── Texto de estudio
Contenido
Los píxels de Cézanne
La historia de la pintura se ha planteado reiteradas veces
la misma pregunta:
¡¿Cuántas cosas se pueden pintar?!
En la modernidad, el interrogante fue más bien el inverso:
¿hay algo que no se pueda pintar?
A principios del siglo XX
casi nadie se ha planteado (o plantado ante) esa pregunta
con tanta radicalidad
como Paul Cézanne…
Vuelvo a notarlo en toda su magnitud
mientras contemplo embelesado
esta pequeña obra maestra.
Mientras me quedo absorto en mis ideas,
intentando que ese cuadro me invada y cale cada vez más
profundo en mí,
debo reconocer que pienso asombrado:
¡No puedo imaginar cómo hizo Cézanne para pintarlo!
Es La Montagne Sainte-Victoire
(y, además, no la ha pintado por primera vez…).
Me resulta un verdadero misterio cómo habrá nacido esa pintura
en algún momento poco después de haber comenzado el siglo.
Con un lápiz y acuarelas y sobre el papel, desde ya,
pero eso no responde al interrogante de cómo era la mirada
de aquel hombre.
Y justamente eso es lo que se me hace tan inimaginable.
¡El cuadro es tan emocional y tan analítico a la vez!
Si intento ponerme en su lugar e imaginar
cómo estaba de pie (o sentado) elevando la mirada
hacia la montaña
y luego bajándola para volcarla en su acuarela,
lo que me relata el cuadro es (aparentemente) una paradoja:
el pintor ve (y nos enseña) algo que lo (con)mueve
profundamente,
pero al mismo tiempo lo disecciona.
¿Cómo pueden combinarse esos dos momentos?
Si digo: “lo conmueve profundamente”
es porque reconozco, con total claridad,
que esa pequeña hoja irradia una gran ternura.
Difícil volcar algo con tanto esmero,
con tanto cariño y con tanta circunspección
(y a la vez con tanto júbilo) al papel.
Cómo esos tonos claros de la tierra, abajo,
se encuentran con el azul del cielo, arriba,
en la liviandad y la ingravidez;
con qué gracia se ha palpado y captado la cresta de esa montaña,
con qué ímpetu y dignidad
se alza por sobre las primeras elevaciones,
y con cuánta precisión cabe en su marco…
Es algo que sólo puede abarcar un amante,
alguien que ama esa montaña con toda su alma,
que disfruta estar delante de ella más que cualquier otra cosa
en el mundo,
y que le rinde
a ese “ser” que ve
el mayor de los respetos.
────
● **Trabajo requerido**:
1. Enumera los cuatro sustantivos que el texto sobre Cézanne acompaña de «tanto» o «tanta» al describir cómo se volcó algo al papel.
2. Reproduce palabra por palabra el pasaje del texto sobre Cézanne que empieza en "Mientras me quedo" y termina en "Cézanne para pintarlo!".
Las líneas que vienen después del texto no hacen falta.
── Sección de datos
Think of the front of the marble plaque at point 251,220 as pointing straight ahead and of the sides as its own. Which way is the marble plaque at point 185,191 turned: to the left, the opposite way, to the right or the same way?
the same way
────
● **Respuestas**:
1. esmero, cariño, circunspección, júbilo

2.
Mientras me quedo absorto en mis ideas,
intentando que ese cuadro me invada y cale cada vez más
profundo en mí,
debo reconocer que pienso asombrado:
¡No puedo imaginar cómo hizo Cézanne para pintarlo!